Personal information
- Full name: William Theodore Woodhouse
- Born: 14 September 1873 St Kilda, Victoria
- Died: 24 November 1934 (aged 61) Launceston, Tasmania
- Original team: Broken Hill
- Position: Follower

Playing career^{1}
- Years: Club / Games (Goals)
- 1897: Carlton / 10 (1)
- 1898: St Kilda / 7 (2)
- Total:  / 17 (3)
- ^{1} Playing statistics correct to the end of 1897.

= Bill Woodhouse (footballer) =

Australian rules footballer

William Theodore Woodhouse (14 September 1873 – 24 November 1934) was an Australian rules footballer who played with Carlton and St Kilda in the Victorian Football League (VFL).
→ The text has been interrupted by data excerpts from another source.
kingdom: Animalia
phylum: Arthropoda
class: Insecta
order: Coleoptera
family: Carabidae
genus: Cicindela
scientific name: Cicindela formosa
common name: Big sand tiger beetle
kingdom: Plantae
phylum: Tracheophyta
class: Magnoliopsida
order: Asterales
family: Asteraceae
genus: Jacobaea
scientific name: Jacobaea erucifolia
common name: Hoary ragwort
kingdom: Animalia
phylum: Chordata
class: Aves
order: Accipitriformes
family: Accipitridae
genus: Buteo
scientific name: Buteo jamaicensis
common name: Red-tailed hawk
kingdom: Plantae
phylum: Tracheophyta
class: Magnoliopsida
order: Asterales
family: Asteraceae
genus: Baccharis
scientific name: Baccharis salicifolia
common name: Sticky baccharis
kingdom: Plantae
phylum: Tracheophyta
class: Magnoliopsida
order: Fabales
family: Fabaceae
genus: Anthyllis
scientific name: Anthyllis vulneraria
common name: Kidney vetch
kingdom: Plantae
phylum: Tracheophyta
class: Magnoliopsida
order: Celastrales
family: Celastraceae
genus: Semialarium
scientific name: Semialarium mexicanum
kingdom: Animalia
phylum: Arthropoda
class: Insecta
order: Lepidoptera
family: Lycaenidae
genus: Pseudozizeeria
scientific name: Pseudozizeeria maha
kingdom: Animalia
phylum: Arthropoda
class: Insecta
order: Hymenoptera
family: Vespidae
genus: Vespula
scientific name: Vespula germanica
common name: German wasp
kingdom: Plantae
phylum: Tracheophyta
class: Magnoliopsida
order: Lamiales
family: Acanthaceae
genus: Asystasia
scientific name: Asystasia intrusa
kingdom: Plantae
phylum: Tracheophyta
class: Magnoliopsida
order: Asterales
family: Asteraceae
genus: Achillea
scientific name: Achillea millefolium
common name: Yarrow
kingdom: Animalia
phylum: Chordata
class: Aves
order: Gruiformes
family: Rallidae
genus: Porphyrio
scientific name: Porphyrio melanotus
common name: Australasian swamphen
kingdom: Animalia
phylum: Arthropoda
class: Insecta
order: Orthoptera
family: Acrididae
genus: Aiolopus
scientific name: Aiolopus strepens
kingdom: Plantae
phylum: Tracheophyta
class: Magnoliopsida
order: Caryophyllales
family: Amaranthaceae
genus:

A tall man, Woodhouse was also a keen athlete who occasionally missed games to compete in cross country races. He started his football career at St. Kilda in 1891. In 1893 he relocated to Broken Hill for a year before returning to Melbourne. He started at Carlton in 1894 and played in its first VFL match in 1897.

He settled in St. Kilda and eventually took over his father pharmacy.

Bill Woodhouse committed suicide by ingesting cyanide while on holiday in Launceston, Tasmania. He usual place of residence was in Park St. St. Kilda, Victoria. His son gave evidence at the Coroners inquest that his father was a chemist.